BEGIN Input material

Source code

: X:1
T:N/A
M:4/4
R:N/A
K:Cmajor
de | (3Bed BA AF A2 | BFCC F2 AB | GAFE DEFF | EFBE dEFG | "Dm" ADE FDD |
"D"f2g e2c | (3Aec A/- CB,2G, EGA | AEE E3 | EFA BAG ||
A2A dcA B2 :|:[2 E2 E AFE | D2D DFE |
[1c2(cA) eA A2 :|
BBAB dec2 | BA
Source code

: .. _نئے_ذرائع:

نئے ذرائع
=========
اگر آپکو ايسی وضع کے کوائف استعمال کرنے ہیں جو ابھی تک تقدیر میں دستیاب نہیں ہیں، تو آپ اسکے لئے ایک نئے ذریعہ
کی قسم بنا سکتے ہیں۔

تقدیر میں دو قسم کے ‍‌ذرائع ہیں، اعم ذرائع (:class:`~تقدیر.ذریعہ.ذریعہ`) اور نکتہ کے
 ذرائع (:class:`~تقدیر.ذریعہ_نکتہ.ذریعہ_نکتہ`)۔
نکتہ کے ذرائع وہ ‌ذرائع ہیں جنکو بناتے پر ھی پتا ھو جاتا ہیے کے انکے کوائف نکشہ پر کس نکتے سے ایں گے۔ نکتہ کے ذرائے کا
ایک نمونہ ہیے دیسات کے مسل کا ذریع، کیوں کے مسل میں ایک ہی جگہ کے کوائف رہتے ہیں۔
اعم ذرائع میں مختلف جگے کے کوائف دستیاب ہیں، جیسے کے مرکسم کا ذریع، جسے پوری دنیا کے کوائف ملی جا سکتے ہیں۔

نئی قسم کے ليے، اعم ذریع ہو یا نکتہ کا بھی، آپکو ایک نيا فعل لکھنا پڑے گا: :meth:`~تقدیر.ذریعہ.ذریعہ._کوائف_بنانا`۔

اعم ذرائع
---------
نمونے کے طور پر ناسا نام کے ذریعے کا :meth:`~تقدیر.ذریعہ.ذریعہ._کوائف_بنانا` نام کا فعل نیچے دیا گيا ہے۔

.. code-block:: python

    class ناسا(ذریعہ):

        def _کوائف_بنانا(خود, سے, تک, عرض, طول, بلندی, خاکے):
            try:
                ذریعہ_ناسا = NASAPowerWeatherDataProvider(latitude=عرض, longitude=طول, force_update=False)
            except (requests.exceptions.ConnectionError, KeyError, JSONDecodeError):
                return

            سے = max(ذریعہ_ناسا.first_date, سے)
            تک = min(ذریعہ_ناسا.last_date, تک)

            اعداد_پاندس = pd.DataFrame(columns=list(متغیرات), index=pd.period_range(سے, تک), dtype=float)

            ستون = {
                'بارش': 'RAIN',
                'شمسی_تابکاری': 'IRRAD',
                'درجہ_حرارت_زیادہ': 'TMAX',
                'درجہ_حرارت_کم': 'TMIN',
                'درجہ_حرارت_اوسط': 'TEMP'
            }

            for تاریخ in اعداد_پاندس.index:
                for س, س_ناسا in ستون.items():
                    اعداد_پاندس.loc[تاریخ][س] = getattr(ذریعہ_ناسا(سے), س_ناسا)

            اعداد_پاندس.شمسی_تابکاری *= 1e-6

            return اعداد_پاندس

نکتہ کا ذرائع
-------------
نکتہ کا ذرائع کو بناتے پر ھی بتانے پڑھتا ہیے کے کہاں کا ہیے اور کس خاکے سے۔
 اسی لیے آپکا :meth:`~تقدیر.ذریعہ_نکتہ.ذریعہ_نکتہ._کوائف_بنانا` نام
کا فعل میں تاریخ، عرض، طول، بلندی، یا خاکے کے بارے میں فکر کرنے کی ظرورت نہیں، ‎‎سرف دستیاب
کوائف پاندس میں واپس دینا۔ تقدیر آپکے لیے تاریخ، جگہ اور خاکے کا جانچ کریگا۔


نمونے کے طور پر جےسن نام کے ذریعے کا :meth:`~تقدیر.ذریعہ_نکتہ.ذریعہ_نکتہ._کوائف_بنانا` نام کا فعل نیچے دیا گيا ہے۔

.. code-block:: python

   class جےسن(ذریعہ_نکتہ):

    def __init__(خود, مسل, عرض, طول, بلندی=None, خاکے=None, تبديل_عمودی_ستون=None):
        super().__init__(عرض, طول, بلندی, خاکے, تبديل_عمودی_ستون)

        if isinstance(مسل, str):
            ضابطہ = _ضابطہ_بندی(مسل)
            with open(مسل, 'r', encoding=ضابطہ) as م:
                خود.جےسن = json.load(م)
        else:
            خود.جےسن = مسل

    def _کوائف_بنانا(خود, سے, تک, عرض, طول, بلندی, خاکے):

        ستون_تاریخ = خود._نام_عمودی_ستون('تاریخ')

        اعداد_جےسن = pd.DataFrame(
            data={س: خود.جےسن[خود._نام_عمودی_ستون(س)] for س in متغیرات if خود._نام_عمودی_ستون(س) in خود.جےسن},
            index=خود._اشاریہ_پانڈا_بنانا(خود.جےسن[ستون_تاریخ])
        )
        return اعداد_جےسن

END Input material

## Brief
Your task is to give back every record exactly.

## Problem solution
Source code

: X:1
T:N/A
M:4/4
R:N/A
K:Cmajor
de | (3Bed BA AF A2 | BFCC F2 AB | GAFE DEFF | EFBE dEFG | "Dm" ADE FDD |
"D"f2g e2c | (3Aec A/- CB,2G, EGA | AEE E3 | EFA BAG ||
A2A dcA B2 :|:[2 E2 E AFE | D2D DFE |
[1c2(cA) eA A2 :|
BBAB dec2 | BA
Source code

: .. _نئے_ذرائع:

نئے ذرائع
=========
اگر آپکو ايسی وضع کے کوائف استعمال کرنے ہیں جو ابھی تک تقدیر میں دستیاب نہیں ہیں، تو آپ اسکے لئے ایک نئے ذریعہ
کی قسم بنا سکتے ہیں۔

تقدیر میں دو قسم کے ‍‌ذرائع ہیں، اعم ذرائع (:class:`~تقدیر.ذریعہ.ذریعہ`) اور نکتہ کے
 ذرائع (:class:`~تقدیر.ذریعہ_نکتہ.ذریعہ_نکتہ`)۔
نکتہ کے ذرائع وہ ‌ذرائع ہیں جنکو بناتے پر ھی پتا ھو جاتا ہیے کے انکے کوائف نکشہ پر کس نکتے سے ایں گے۔ نکتہ کے ذرائے کا
ایک نمونہ ہیے دیسات کے مسل کا ذریع، کیوں کے مسل میں ایک ہی جگہ کے کوائف رہتے ہیں۔
اعم ذرائع میں مختلف جگے کے کوائف دستیاب ہیں، جیسے کے مرکسم کا ذریع، جسے پوری دنیا کے کوائف ملی جا سکتے ہیں۔

نئی قسم کے ليے، اعم ذریع ہو یا نکتہ کا بھی، آپکو ایک نيا فعل لکھنا پڑے گا: :meth:`~تقدیر.ذریعہ.ذریعہ._کوائف_بنانا`۔

اعم ذرائع
---------
نمونے کے طور پر ناسا نام کے ذریعے کا :meth:`~تقدیر.ذریعہ.ذریعہ._کوائف_بنانا` نام کا فعل نیچے دیا گيا ہے۔

.. code-block:: python

    class ناسا(ذریعہ):

        def _کوائف_بنانا(خود, سے, تک, عرض, طول, بلندی, خاکے):
            try:
                ذریعہ_ناسا = NASAPowerWeatherDataProvider(latitude=عرض, longitude=طول, force_update=False)
            except (requests.exceptions.ConnectionError, KeyError, JSONDecodeError):
                return

            سے = max(ذریعہ_ناسا.first_date, سے)
            تک = min(ذریعہ_ناسا.last_date, تک)

            اعداد_پاندس = pd.DataFrame(columns=list(متغیرات), index=pd.period_range(سے, تک), dtype=float)

            ستون = {
                'بارش': 'RAIN',
                'شمسی_تابکاری': 'IRRAD',
                'درجہ_حرارت_زیادہ': 'TMAX',
                'درجہ_حرارت_کم': 'TMIN',
                'درجہ_حرارت_اوسط': 'TEMP'
            }

            for تاریخ in اعداد_پاندس.index:
                for س, س_ناسا in ستون.items():
                    اعداد_پاندس.loc[تاریخ][س] = getattr(ذریعہ_ناسا(سے), س_ناسا)

            اعداد_پاندس.شمسی_تابکاری *= 1e-6

            return اعداد_پاندس

نکتہ کا ذرائع
-------------
نکتہ کا ذرائع کو بناتے پر ھی بتانے پڑھتا ہیے کے کہاں کا ہیے اور کس خاکے سے۔
 اسی لیے آپکا :meth:`~تقدیر.ذریعہ_نکتہ.ذریعہ_نکتہ._کوائف_بنانا` نام
کا فعل میں تاریخ، عرض، طول، بلندی، یا خاکے کے بارے میں فکر کرنے کی ظرورت نہیں، ‎‎سرف دستیاب
کوائف پاندس میں واپس دینا۔ تقدیر آپکے لیے تاریخ، جگہ اور خاکے کا جانچ کریگا۔


نمونے کے طور پر جےسن نام کے ذریعے کا :meth:`~تقدیر.ذریعہ_نکتہ.ذریعہ_نکتہ._کوائف_بنانا` نام کا فعل نیچے دیا گيا ہے۔

.. code-block:: python

   class جےسن(ذریعہ_نکتہ):

    def __init__(خود, مسل, عرض, طول, بلندی=None, خاکے=None, تبديل_عمودی_ستون=None):
        super().__init__(عرض, طول, بلندی, خاکے, تبديل_عمودی_ستون)

        if isinstance(مسل, str):
            ضابطہ = _ضابطہ_بندی(مسل)
            with open(مسل, 'r', encoding=ضابطہ) as م:
                خود.جےسن = json.load(م)
        else:
            خود.جےسن = مسل

    def _کوائف_بنانا(خود, سے, تک, عرض, طول, بلندی, خاکے):

        ستون_تاریخ = خود._نام_عمودی_ستون('تاریخ')

        اعداد_جےسن = pd.DataFrame(
            data={س: خود.جےسن[خود._نام_عمودی_ستون(س)] for س in متغیرات if خود._نام_عمودی_ستون(س) in خود.جےسن},
            index=خود._اشاریہ_پانڈا_بنانا(خود.جےسن[ستون_تاریخ])
        )
        return اعداد_جےسن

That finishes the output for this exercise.